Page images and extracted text
○ ○ ○
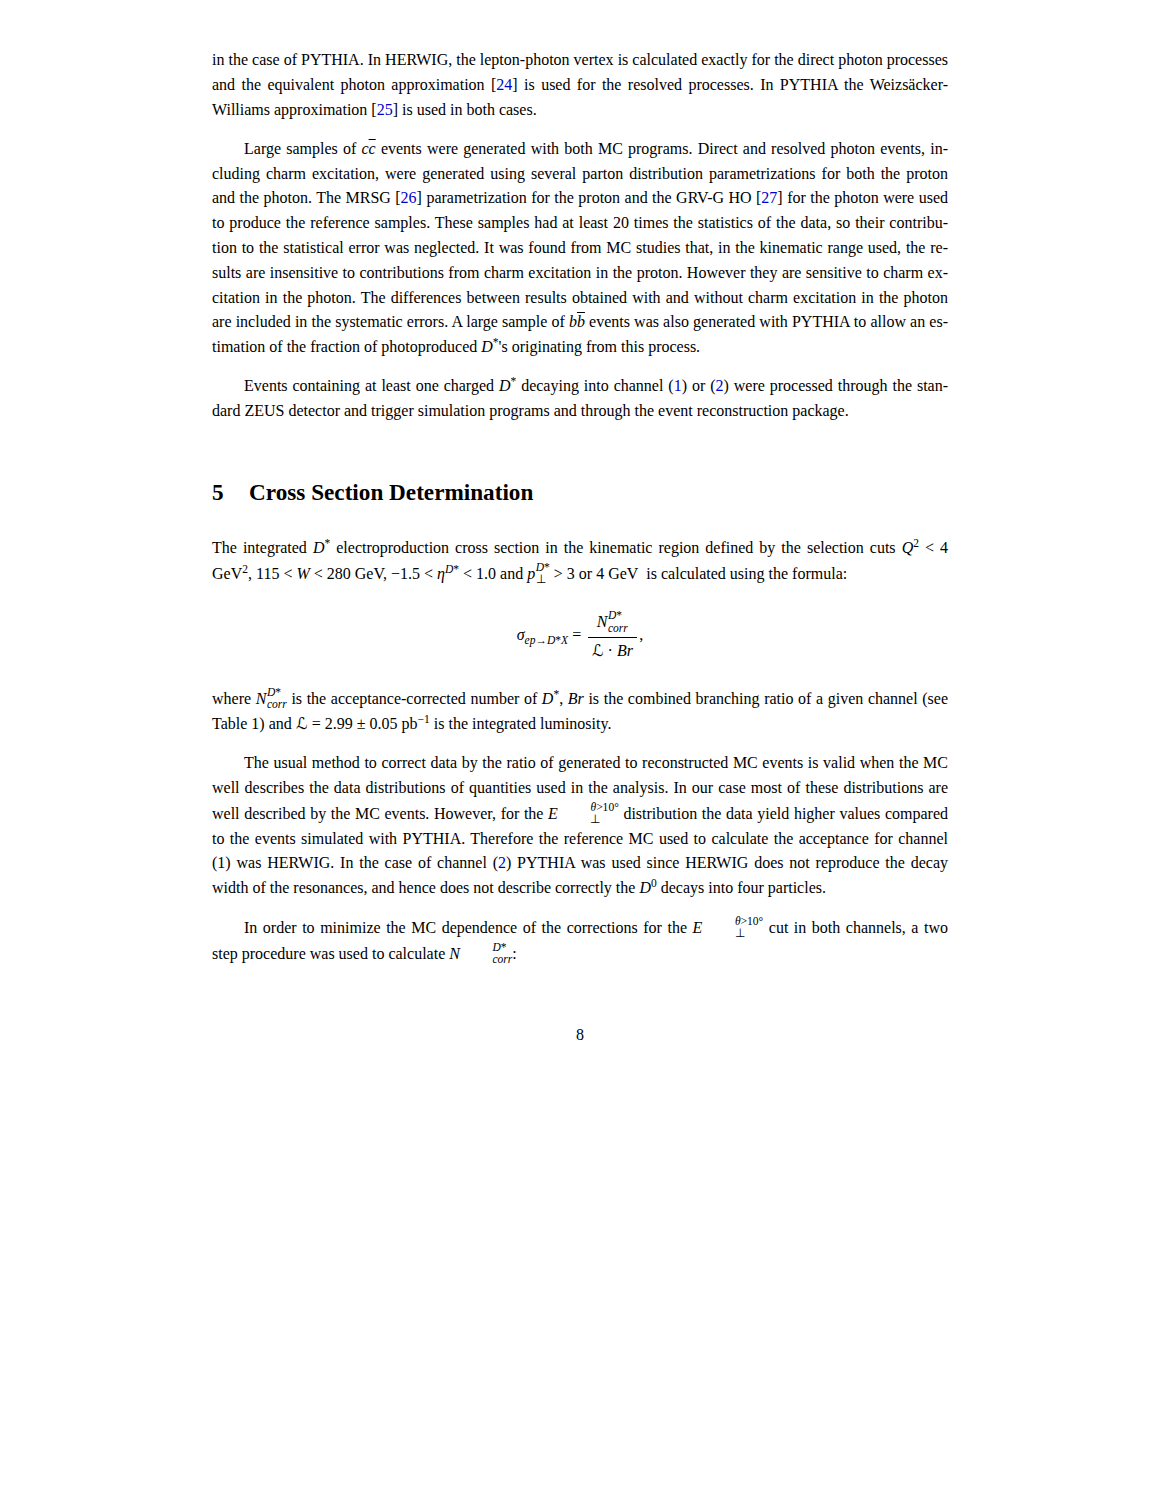in the case of PYTHIA. In HERWIG, the lepton-photon vertex is calculated exactly for the direct photon processes and the equivalent photon approximation [24] is used for the resolved processes. In PYTHIA the Weizsäcker-Williams approximation [25] is used in both cases.
Large samples of cc events were generated with both MC programs. Direct and resolved photon events, including charm excitation, were generated using several parton distribution parametrizations for both the proton and the photon. The MRSG [26] parametrization for the proton and the GRV-G HO [27] for the photon were used to produce the reference samples. These samples had at least 20 times the statistics of the data, so their contribution to the statistical error was neglected. It was found from MC studies that, in the kinematic range used, the results are insensitive to contributions from charm excitation in the proton. However they are sensitive to charm excitation in the photon. The differences between results obtained with and without charm excitation in the photon are included in the systematic errors. A large sample of bb events was also generated with PYTHIA to allow an estimation of the fraction of photoproduced D*'s originating from this process.
Events containing at least one charged D* decaying into channel (1) or (2) were processed through the standard ZEUS detector and trigger simulation programs and through the event reconstruction package.
5 Cross Section Determination
The integrated D* electroproduction cross section in the kinematic region defined by the selection cuts Q2 < 4 GeV2, 115 < W < 280 GeV, −1.5 < ηD* < 1.0 and pD*⊥ > 3 or 4 GeV is calculated using the formula:
σep→D*X = ND*corr ℒ · Br ,
where ND*corr is the acceptance-corrected number of D*, Br is the combined branching ratio of a given channel (see Table 1) and ℒ = 2.99 ± 0.05 pb−1 is the integrated luminosity.
The usual method to correct data by the ratio of generated to reconstructed MC events is valid when the MC well describes the data distributions of quantities used in the analysis. In our case most of these distributions are well described by the MC events. However, for the Eθ>10°⊥ distribution the data yield higher values compared to the events simulated with PYTHIA. Therefore the reference MC used to calculate the acceptance for channel (1) was HERWIG. In the case of channel (2) PYTHIA was used since HERWIG does not reproduce the decay width of the resonances, and hence does not describe correctly the D0 decays into four particles.
In order to minimize the MC dependence of the corrections for the Eθ>10°⊥ cut in both channels, a two step procedure was used to calculate ND*corr:
8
○ ○ ○
§ Problem details: From the line that has "The integrated D*" through the line that has "where ND*corr is", copy every line exactly as it appears above, and leave out all others.

§ Response below:
The integrated D* electroproduction cross section in the kinematic region defined by the selection cuts Q2 < 4 GeV2, 115 < W < 280 GeV, −1.5 < ηD* < 1.0 and pD*⊥ > 3 or 4 GeV is calculated using the formula:
σep→D*X = ND*corr ℒ · Br ,
where ND*corr is the acceptance-corrected number of D*, Br is the combined branching ratio of a given channel (see Table 1) and ℒ = 2.99 ± 0.05 pb−1 is the integrated luminosity.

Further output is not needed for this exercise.